Air Mobility Command is partnering with Air Combat Command and the Air Force Weapons School at Nellis Air Force Base, Nev., to create a KC-46 Pegasus Weapons Instructor Course, according to a July 24 AMC release.
The team is working to incorporate the KC-46 into the school’s existing KC-135 Weapons Instructor Course syllabus, the release said.
Undergraduate Pegasus and Stratotanker course students also will share a unit—Fairchild Air Force Base’s 509th Weapons Squadron.
The Pegasus-specific course will eventually move to a KC-46 main operating base, where a permanent weapons squadron will be set up, according to the release.

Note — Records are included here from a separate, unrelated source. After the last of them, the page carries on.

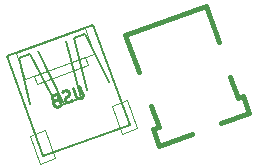
<source format=gbo>
G04 (created by PCBNEW-RS274X (2011-nov-30)-testing) date Mon 30 Apr 2012 11:55:02 PM EDT*
G01*
G70*
G90*
%MOIN*%
G04 Gerber Fmt 3.4, Leading zero omitted, Abs format*
%FSLAX34Y34*%
G04 APERTURE LIST*
%ADD10C,0.006000*%
%ADD11C,0.015000*%
%ADD12C,0.002600*%
%ADD13C,0.005000*%
%ADD14C,0.012000*%
%ADD15C,0.010000*%
G04 APERTURE END LIST*
G54D10*
G54D11*
X-11437Y49473D02*
X-12518Y49079D01*
X-12518Y49079D02*
X-12723Y49643D01*
X-12723Y49643D02*
X-12535Y49711D01*
X-12535Y49711D02*
X-12791Y50416D01*
X-09904Y50669D02*
X-10160Y51374D01*
X-09904Y50669D02*
X-09716Y50738D01*
X-09716Y50738D02*
X-09511Y50174D01*
X-09511Y50174D02*
X-10450Y49832D01*
X-10524Y52519D02*
X-10968Y53740D01*
X-10968Y53740D02*
X-13646Y52765D01*
X-13646Y52765D02*
X-13202Y51544D01*
G54D12*
X-16322Y49595D02*
X-15986Y48671D01*
X-15986Y48671D02*
X-16504Y48482D01*
X-16840Y49407D02*
X-16504Y48482D01*
X-16322Y49595D02*
X-16840Y49407D01*
X-13585Y50592D02*
X-13248Y49667D01*
X-13248Y49667D02*
X-13766Y49478D01*
X-14103Y50403D02*
X-13766Y49478D01*
X-13585Y50592D02*
X-14103Y50403D01*
X-15008Y53005D02*
X-14695Y52145D01*
X-14695Y52145D02*
X-16988Y51311D01*
X-17301Y52171D02*
X-16988Y51311D01*
X-15008Y53005D02*
X-17301Y52171D01*
X-14982Y52041D02*
X-14877Y51754D01*
X-14877Y51754D02*
X-16597Y51128D01*
X-16702Y51415D02*
X-16597Y51128D01*
X-14982Y52041D02*
X-16702Y51415D01*
G54D13*
X-17597Y52063D02*
X-14712Y53113D01*
X-16386Y48735D02*
X-13501Y49785D01*
X-17597Y52063D02*
X-16386Y48735D01*
X-14712Y53113D02*
X-13501Y49785D01*
X-16843Y50453D02*
X-17197Y51999D01*
X-17197Y51999D02*
X-16827Y52134D01*
X-16827Y52134D02*
X-16104Y50722D01*
X-14188Y51210D02*
X-14978Y52807D01*
X-14978Y52807D02*
X-15348Y52672D01*
X-15348Y52672D02*
X-14927Y50940D01*
X-16550Y52235D02*
X-15692Y50454D01*
X-15692Y50454D02*
X-15137Y50655D01*
X-15137Y50655D02*
X-15625Y52571D01*
G54D14*
G54D15*
X-15178Y51085D02*
X-15067Y50781D01*
X-15072Y50739D01*
X-15083Y50714D01*
X-15112Y50683D01*
X-15185Y50657D01*
X-15227Y50662D01*
X-15251Y50673D01*
X-15282Y50703D01*
X-15393Y51007D01*
X-15423Y50591D02*
X-15470Y50553D01*
X-15561Y50520D01*
X-15603Y50525D01*
X-15627Y50537D01*
X-15658Y50566D01*
X-15671Y50601D01*
X-15666Y50644D01*
X-15655Y50669D01*
X-15626Y50700D01*
X-15560Y50744D01*
X-15531Y50775D01*
X-15520Y50799D01*
X-15515Y50841D01*
X-15528Y50877D01*
X-15559Y50906D01*
X-15583Y50918D01*
X-15625Y50923D01*
X-15715Y50890D01*
X-15762Y50852D01*
X-15991Y50587D02*
X-16038Y50550D01*
X-16049Y50526D01*
X-16053Y50483D01*
X-16034Y50429D01*
X-16003Y50400D01*
X-15979Y50388D01*
X-15937Y50384D01*
X-15793Y50436D01*
X-15930Y50812D01*
X-16056Y50766D01*
X-16085Y50735D01*
X-16096Y50711D01*
X-16101Y50669D01*
X-16088Y50633D01*
X-16057Y50604D01*
X-16033Y50592D01*
X-15991Y50587D01*
X-15865Y50633D01*
M02*

</source>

“Once performing all operational missions, its enhanced capability will provide the Joint Force an asymmetric advantage required for competing, deterring, and winning in today’s complex security environment,” said Maj. Gen. Joel D. Jackson, director of operations, strategic deterrence, and nuclear Integration at Headquarters Air Mobility Command, in the release. “Charting the course for establishing a KC-46 Weapons Instructor Course ensures we leverage the expertise and innovation of our best and brightest Airmen to deliver Rapid Global Mobility for the joint warfighter.”
But while graduates of the KC-46 Weapons Instructor Course will be equipped to train the next generation of Airmen in how to wield the tanker in combat, Chief of Staff Gen. David L. Goldfein told Senate lawmakers in March the Boeing-built tanker was a break-glass measure reserved for contingencies until a fix for the Remote Vision System is implemented, Air Force Magazine reported at the time.
Persistent issues with the Pegasus’ Remote Vision System led the service to push back its full-rate production decision date until 2024, though Air Force acquisition boss Will Roper has expressed optimism that laboratory testing of RVS elements could speed the Initial Operational Test and Evaluation process.